• **WORK ORDER 1**: Reproduce word for word the passage of the piece on Gov. Bill Lee and criminal justice reform that begins at the words "Lee’s big talk" and stops after the words "finally be forthcoming.".
• **WORK ORDER 2**: Pick up the piece on Gov. Bill Lee's record on criminal justice reform after its last sentence and keep writing it.

• **DOCUMENT EXCERPT**:
Lee’s big talk on criminal justice reform belies inaction
By all accounts, Gov. Bill Lee was once genuinely committed to criminal justice reform.
As a candidate, he ran ads about it. In his early days as governor, he scheduled events devoted to it. Notably, when Lee was sworn in as Tennessee’s 50th governor, advocates across the political spectrum who yearned for a fresh approach to criminal justice reform also lauded his professed enthusiasm for it, believing that meaningful change would finally be forthcoming.
Regrettably, the early optimism about Governor Lee’s commitment to criminal justice reform made his later inaction feel less like a letdown than a betrayal. Although Lee has occasionally tinkered around the edges of reform in ways that matter, he has also acquiesced to legislative impulses that go in the opposite direction. Nowhere, however, is the gulf between Lee’s words and Lee’s actions more evident than clemency—a power that is his alone to exercise, and thus, represents a failure for which Lee alone bears responsibility.
Vested exclusively in the Office of the Governor, Tennessee’s clemency power allows Lee to grant pardons, commutations and exonerations to deserving applicants who have reformed, are serving unduly harsh sentences or did not commit the crimes for which they were convicted at all.
Significantly, Governor Lee’s predecessor, Bill Haslam – a man who scarcely exercised his clemency power and overlooked countless deserving applicants as a result – has openly shared his regret about failing to take a serious approach to clemency until his waning days in office, thereby leaving insufficient time for review. In retrospect, Haslam lamented, he would have “staggered clemency decisions throughout his eight years,” the Tennessean reported in 2019, and he expressly encouraged Lee to learn from his mistakes.

• **EXCERPTED RECORDS**:
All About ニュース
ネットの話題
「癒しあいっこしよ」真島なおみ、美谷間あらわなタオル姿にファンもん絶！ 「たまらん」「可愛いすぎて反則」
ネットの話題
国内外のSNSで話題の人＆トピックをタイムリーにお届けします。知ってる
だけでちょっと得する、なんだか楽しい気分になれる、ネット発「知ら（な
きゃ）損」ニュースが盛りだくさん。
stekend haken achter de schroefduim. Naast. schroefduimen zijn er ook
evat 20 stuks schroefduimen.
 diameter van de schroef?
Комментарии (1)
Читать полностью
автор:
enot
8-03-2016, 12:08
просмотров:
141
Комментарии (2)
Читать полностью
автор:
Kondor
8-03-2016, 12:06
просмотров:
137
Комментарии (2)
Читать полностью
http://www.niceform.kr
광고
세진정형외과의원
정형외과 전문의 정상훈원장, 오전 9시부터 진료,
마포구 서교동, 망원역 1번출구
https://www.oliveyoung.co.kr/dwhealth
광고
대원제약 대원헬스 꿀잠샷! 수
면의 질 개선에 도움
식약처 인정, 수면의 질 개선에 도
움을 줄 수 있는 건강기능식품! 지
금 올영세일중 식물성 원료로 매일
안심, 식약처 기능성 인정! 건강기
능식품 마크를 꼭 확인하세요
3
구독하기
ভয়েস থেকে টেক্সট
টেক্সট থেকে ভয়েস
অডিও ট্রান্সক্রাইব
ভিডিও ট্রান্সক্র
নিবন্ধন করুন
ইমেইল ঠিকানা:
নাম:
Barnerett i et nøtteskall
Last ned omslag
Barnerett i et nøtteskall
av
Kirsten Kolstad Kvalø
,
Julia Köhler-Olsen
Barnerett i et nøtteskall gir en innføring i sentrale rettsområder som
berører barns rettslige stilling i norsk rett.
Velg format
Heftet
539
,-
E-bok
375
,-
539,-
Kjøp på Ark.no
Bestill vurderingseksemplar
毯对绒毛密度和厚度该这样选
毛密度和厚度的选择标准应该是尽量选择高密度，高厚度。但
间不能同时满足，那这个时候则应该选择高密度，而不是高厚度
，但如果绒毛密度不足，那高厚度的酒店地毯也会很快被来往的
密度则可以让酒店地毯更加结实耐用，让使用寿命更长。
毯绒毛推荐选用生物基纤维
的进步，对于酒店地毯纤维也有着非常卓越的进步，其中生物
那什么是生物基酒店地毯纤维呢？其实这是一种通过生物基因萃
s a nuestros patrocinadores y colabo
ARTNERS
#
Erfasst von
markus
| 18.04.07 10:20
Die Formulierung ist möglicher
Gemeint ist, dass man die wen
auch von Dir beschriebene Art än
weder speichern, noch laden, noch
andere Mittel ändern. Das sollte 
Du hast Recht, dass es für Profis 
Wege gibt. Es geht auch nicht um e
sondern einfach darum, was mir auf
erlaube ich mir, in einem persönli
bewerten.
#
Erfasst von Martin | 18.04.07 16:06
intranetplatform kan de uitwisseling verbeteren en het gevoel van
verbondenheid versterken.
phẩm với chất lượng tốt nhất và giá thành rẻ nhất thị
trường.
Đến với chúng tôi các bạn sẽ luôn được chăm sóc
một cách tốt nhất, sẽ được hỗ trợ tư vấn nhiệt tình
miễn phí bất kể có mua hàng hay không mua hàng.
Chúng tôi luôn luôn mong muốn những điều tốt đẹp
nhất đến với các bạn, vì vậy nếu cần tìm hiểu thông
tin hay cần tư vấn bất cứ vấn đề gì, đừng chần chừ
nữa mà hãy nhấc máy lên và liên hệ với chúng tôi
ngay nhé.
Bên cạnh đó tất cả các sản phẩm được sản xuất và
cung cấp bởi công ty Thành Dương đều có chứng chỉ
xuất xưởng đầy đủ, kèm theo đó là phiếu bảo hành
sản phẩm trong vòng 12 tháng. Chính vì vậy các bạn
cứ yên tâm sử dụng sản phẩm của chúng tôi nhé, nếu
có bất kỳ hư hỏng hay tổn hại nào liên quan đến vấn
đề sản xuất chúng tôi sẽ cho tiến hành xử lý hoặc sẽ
==
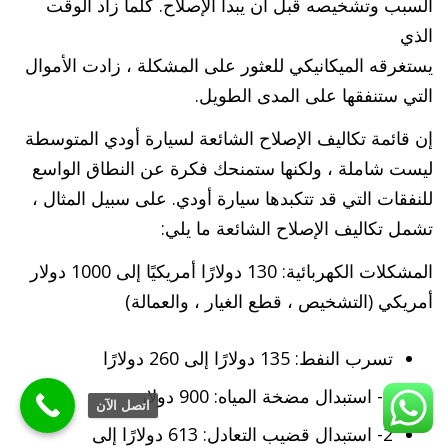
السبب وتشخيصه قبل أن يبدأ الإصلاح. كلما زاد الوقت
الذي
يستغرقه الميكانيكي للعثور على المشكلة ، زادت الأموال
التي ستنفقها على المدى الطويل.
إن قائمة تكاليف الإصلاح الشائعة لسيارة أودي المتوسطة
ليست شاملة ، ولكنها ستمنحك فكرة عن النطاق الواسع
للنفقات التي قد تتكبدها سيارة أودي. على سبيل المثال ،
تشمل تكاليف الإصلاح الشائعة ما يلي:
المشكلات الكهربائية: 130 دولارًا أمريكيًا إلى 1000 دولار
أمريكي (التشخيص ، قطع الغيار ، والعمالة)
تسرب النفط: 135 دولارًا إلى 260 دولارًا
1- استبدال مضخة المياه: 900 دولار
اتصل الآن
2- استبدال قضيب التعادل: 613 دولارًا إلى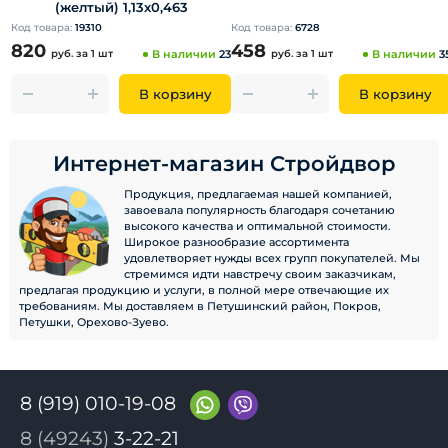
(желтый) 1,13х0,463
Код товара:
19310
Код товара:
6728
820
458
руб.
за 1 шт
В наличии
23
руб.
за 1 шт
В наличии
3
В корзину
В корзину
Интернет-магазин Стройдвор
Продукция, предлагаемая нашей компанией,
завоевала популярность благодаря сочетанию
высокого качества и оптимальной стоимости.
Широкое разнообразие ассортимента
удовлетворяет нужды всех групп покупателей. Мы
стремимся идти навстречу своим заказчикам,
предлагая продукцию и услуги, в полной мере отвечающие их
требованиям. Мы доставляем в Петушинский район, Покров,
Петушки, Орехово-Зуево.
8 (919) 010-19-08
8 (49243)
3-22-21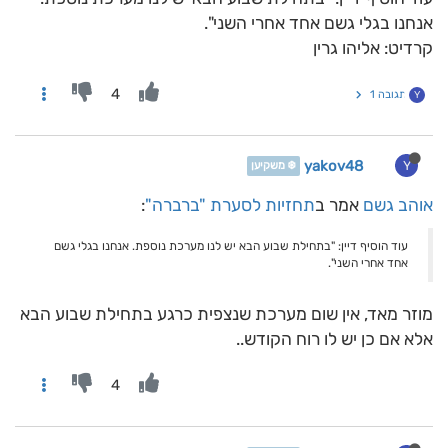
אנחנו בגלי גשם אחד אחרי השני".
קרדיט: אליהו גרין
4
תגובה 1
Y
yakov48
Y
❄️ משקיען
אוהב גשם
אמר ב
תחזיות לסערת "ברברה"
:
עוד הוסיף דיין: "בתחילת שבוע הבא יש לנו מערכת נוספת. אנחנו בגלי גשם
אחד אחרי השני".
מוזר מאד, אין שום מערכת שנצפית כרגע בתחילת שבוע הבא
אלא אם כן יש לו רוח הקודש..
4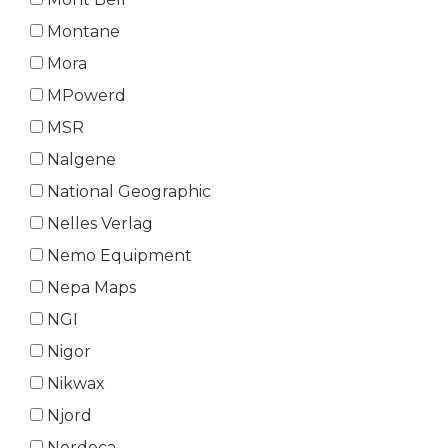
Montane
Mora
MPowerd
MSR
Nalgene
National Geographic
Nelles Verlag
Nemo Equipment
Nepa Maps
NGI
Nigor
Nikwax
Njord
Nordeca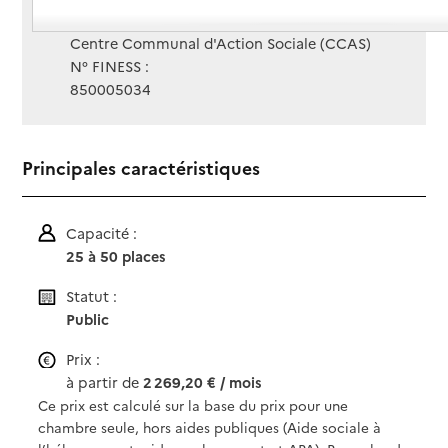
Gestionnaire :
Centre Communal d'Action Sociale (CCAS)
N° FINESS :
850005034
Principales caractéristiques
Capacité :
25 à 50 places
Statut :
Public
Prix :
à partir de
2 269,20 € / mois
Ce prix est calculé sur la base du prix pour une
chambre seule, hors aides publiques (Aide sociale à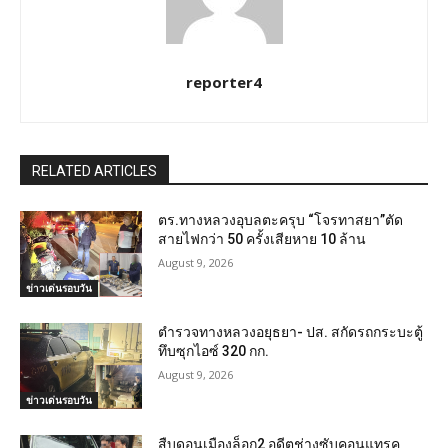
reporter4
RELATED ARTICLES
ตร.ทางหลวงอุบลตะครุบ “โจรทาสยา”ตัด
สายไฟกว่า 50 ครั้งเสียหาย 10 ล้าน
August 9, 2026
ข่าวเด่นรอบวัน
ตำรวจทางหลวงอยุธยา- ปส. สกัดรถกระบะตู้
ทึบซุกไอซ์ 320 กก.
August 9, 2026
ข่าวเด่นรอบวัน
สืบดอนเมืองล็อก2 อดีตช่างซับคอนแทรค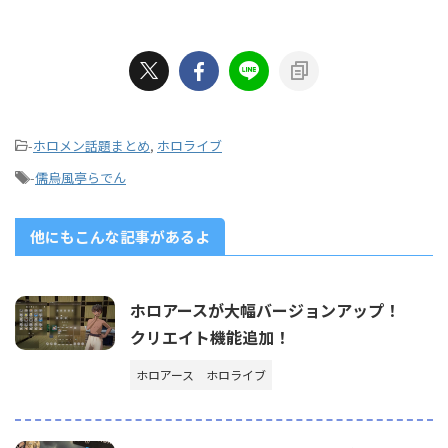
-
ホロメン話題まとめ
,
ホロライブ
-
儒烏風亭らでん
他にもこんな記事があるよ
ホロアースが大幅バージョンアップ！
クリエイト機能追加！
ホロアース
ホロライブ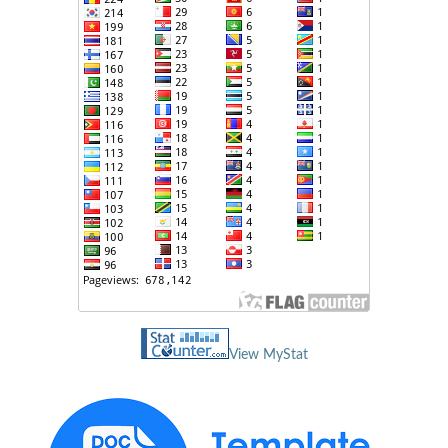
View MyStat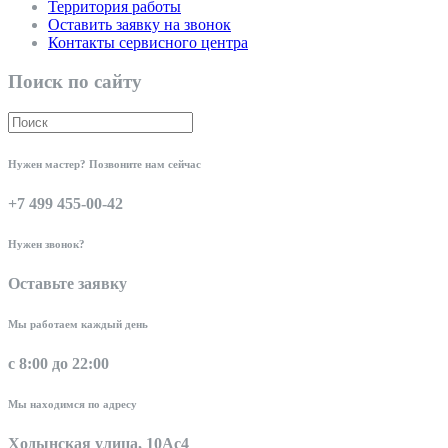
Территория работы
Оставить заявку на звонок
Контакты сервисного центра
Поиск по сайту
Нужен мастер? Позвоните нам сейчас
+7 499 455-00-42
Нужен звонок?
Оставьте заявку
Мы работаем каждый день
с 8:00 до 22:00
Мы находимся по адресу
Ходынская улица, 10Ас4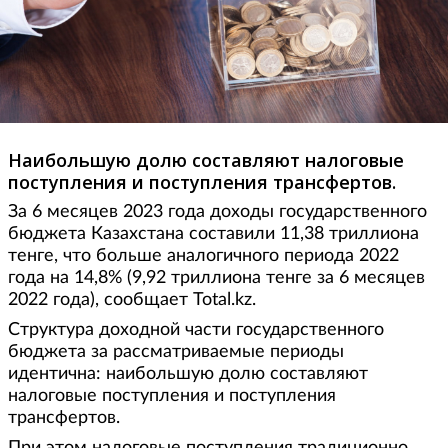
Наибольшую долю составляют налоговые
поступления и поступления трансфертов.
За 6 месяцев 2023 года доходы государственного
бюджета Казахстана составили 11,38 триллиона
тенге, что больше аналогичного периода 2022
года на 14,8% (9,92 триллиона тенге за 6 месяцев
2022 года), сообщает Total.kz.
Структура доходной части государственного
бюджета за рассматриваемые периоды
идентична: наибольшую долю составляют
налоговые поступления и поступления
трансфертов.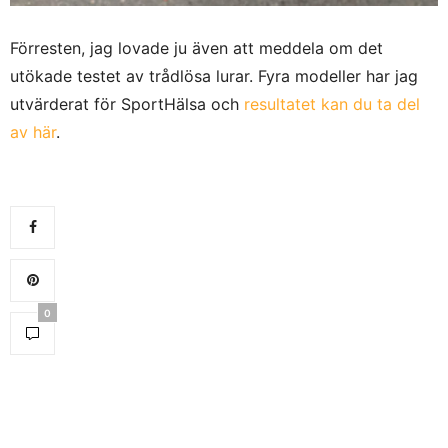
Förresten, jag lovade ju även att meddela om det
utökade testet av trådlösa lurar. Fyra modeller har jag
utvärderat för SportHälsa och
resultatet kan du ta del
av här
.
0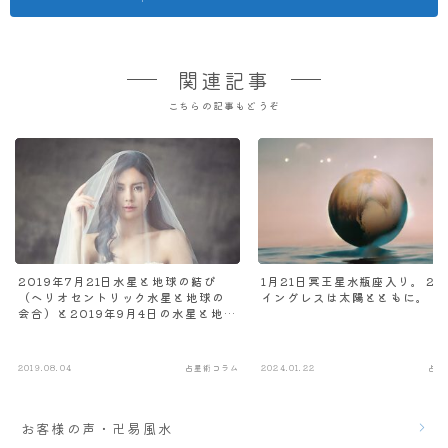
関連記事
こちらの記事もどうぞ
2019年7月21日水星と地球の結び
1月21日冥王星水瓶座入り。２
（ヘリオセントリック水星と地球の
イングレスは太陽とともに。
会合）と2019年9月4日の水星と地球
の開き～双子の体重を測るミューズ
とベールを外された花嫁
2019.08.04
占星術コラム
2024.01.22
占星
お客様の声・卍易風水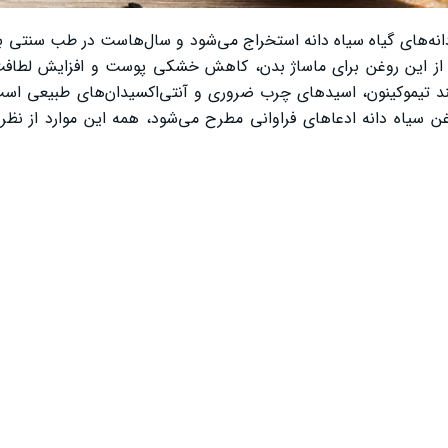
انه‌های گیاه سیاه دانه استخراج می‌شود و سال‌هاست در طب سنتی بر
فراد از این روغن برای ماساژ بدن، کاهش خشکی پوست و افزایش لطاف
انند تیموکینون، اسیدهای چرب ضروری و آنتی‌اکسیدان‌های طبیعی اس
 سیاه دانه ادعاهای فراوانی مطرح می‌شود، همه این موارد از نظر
* * *
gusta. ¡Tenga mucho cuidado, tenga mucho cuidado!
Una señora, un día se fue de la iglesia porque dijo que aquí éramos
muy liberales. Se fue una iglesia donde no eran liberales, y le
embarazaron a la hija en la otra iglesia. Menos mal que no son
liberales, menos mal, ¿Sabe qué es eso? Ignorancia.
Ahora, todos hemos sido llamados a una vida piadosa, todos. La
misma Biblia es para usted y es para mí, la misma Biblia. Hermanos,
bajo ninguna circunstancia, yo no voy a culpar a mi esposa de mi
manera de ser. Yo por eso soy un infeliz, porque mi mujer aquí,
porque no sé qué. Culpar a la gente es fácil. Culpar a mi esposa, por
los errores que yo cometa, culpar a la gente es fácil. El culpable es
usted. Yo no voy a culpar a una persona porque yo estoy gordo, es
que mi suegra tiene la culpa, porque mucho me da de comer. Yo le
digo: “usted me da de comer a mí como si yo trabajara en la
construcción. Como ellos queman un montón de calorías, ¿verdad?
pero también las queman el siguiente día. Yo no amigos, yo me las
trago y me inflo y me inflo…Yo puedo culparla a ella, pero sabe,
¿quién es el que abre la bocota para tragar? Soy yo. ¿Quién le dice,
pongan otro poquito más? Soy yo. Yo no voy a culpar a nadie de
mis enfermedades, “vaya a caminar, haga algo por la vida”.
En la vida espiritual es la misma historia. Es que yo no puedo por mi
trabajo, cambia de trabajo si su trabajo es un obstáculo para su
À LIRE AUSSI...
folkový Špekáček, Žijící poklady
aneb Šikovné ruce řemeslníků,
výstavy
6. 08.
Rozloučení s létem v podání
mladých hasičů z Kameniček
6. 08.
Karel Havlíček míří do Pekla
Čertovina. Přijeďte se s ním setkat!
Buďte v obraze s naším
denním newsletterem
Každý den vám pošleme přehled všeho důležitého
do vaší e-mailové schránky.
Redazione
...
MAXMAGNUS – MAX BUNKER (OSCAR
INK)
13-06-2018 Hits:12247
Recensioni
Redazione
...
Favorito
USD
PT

• **RESPONSE BOX 1**:
Lee’s big talk on criminal justice reform belies inaction
By all accounts, Gov. Bill Lee was once genuinely committed to criminal justice reform.
As a candidate, he ran ads about it. In his early days as governor, he scheduled events devoted to it. Notably, when Lee was sworn in as Tennessee’s 50th governor, advocates across the political spectrum who yearned for a fresh approach to criminal justice reform also lauded his professed enthusiasm for it, believing that meaningful change would finally be forthcoming.

• **RESPONSE BOX 2**:
At least initially, Lee appeared to take Haslam’s advice to heart. In January 2019 – prior to being sworn in – Lee promised to consider clemency applications on a “case by case” basis throughout his time in office. In July 2019, Lee’s spokeswoman reiterated that Lee “believes granting clemency is a deeply thoughtful endeavor that requires devoting significant time to reviewing the facts and circumstances of each case,” affirming again that Lee planned to exercise his clemency power “throughout his time in office” as he had promised. Shortly after that, Lee even took affirmative steps to reform his clemency protocols to make obtaining clemency easier – at least in theory – generating public praise from many, including the author of this article, as a consequence.
When compared against Lee’s public statements about his commitment to granting clemency throughout his term, though, Lee’s actual approach to clemency has been indifferent at best – if not outright duplicitous. Even during a deadly pandemic that is ravaging Tennessee’s prisons – and even after the General Assembly itself reformed Tennessee’s most excessive mandatory minimum sentence, giving Lee all the cover he could ever need to begin granting commutations to the many deserving applicants who were convicted under the previous version of the law – to date, Lee has not commuted even a single person’s sentence, for any offense, for any reason. He has not issued a single pardon to anyone, either. Neither has he issued any exonerations – even to applicants who were exonerated by the judicial system and released several years ago.
While failing, month after month, to grant clemency to anybody, however, Lee’s office is still reliably recycling his professed public commitment to clemency, recently telling reporters again that Lee would “review sentences on a case-by-case basis” to determine whether clemency was warranted. In light of Lee’s consistent failure to grant a single commutation, pardon or exoneration to anyone for any reason, though, one is left to wonder how – over the course of nearly two years of supposedly “thoughtful” and rolling review of clemency applications – Lee has been unable to identify any case that is worthy.
Perhaps Lee lacks the courage to follow through. Perhaps he isn’t up to the task. Or perhaps Lee has just been lying, preferring to be viewed as a champion of criminal justice reform rather than actually being one.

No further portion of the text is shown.